Male breast US can be used to evaluate suspected gynecomastia in men with advanced prostate cancer under androgen deprivation treatment (Swerdloff and Ng 2019). In addition, male breast US can be used to evaluate breasts in transgender subjects (Phillips et al. 2014). In transgender men, US can be useful to evaluate postmastectomy complications, including hematoma, seroma, and abscess formation. In addition, breast cancer may occur in residual breast tissue of those patients who underwent bilateral mastectomies (Phillips et al. 2014). In transgender women, breast tissue will increase over time under hormonal therapy, reaching maturity by 2–3 years with a more pronounced nipple-areola complex (Phillips et al. 2014). The breast tissue that develops should not be considered as gynecomastia, since it contains lobules and resembles breast tissue seen in natal women. Breast cysts and fibroadenoma can develop, and breast cancer, although rare, can occur in transgender women (Phillips et al. 2014). In addition, breast augmentation with implants is commonly used as part of sex reassignment surgery. Hence, training as female breast sonographers is suggested for sonographists evaluating transgender subjects.

Key Points

  • Scrotal US is useful to assess reproductive health, scrotal pain, masses, and trauma.

  • Regarding reproductive health, scrotal US can detect testicular location, hypotrophy, inhomogeneity, microlithiasis, lesions, and varicocele as well as epididymal abnormalities and congenital bilateral absence of vas deferens.

  • Regarding scrotal pain, scrotal US can detect testicular or epididymal inflammation (hyperemia), torsion (absent vascularization), lesions, and other abnormalities.

  • Contrast-enhanced US can improve the differential diagnosis of scrotal diseases, especially focal testicular lesions.

  • Sonoelastography can improve the differential diagnosis of focal testicular lesions in conjunction with other US techniques.

  • Transrectal US is useful to assess obstructive azoo-/oligospermia, especially through detection of congenital bilateral absence of vas deferens, midline prostatic cysts, or ejaculatory duct obstruction.
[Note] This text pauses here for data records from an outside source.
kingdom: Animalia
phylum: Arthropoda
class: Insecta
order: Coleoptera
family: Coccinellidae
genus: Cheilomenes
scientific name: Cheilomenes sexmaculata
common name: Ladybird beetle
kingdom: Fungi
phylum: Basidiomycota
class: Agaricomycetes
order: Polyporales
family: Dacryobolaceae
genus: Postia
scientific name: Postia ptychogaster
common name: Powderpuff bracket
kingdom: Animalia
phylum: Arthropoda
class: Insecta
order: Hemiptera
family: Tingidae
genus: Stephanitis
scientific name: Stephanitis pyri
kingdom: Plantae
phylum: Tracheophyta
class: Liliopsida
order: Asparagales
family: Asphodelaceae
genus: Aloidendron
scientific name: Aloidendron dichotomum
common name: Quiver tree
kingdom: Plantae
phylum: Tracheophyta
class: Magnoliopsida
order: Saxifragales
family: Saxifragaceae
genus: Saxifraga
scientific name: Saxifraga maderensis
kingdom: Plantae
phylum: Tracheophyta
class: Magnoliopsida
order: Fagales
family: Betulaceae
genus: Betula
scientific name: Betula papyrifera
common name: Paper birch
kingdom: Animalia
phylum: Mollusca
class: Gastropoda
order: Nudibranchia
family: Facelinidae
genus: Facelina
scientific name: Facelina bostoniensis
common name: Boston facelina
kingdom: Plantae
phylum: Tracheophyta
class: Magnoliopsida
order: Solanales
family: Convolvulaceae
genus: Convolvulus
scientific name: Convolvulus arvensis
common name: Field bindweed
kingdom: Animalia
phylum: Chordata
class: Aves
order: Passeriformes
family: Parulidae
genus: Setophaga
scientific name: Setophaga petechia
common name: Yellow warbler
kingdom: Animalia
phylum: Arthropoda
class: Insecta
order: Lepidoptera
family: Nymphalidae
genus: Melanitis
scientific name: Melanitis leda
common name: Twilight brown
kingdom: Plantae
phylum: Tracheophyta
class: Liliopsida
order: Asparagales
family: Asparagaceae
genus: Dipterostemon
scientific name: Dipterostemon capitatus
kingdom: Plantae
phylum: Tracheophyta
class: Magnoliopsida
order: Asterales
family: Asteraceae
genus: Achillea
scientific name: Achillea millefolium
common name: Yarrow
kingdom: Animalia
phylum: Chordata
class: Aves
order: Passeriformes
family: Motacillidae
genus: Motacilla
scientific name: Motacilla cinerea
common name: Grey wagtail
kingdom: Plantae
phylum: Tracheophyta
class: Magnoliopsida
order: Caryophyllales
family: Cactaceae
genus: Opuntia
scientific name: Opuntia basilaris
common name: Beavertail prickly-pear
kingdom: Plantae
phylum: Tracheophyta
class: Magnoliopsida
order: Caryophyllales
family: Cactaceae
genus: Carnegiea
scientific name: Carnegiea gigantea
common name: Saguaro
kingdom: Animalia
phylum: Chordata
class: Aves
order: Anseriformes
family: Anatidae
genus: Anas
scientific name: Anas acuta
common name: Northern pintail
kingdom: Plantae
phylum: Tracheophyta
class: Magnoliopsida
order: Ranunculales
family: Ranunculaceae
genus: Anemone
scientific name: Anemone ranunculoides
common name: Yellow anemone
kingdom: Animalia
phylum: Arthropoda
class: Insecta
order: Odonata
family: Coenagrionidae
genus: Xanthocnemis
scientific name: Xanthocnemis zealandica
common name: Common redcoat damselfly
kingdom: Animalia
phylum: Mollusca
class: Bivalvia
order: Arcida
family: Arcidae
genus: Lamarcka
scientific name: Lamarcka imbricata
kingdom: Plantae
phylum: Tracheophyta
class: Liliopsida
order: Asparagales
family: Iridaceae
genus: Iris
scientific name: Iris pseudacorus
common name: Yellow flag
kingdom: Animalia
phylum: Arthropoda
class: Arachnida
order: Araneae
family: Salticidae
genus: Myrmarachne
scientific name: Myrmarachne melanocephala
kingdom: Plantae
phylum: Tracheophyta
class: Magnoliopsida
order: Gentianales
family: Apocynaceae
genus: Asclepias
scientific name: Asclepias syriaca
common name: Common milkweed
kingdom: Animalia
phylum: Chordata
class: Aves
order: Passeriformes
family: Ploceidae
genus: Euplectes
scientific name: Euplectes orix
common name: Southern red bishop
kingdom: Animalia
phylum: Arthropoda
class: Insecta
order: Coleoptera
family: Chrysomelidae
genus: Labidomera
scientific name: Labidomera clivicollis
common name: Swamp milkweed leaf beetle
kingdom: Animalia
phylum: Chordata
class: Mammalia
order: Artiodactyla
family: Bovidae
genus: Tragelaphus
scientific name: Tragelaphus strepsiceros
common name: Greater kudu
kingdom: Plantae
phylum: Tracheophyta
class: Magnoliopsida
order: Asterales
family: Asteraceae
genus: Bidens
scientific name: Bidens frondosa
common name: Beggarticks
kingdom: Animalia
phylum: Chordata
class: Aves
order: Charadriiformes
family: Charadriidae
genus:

  • Transrectal US has assumed a growing relevance in chronic pelvic pain assessment, detecting signs of chronic or current prostate inflammation.

  • Penile US, performed in flaccid or dynamic state, can be used to investigate erectile dysfunction, structural penile abnormalities (fibrosis, trauma, tumors), dorsal vein thrombosis, and priapism.

  • Breast US can assess male breast abnormalities, including gynecomastia, lipomastia, and lesions.

  • Thanks to the efforts of different international societies, including the European Academy of Andrology, several standards and reference ranges in US have been achieved.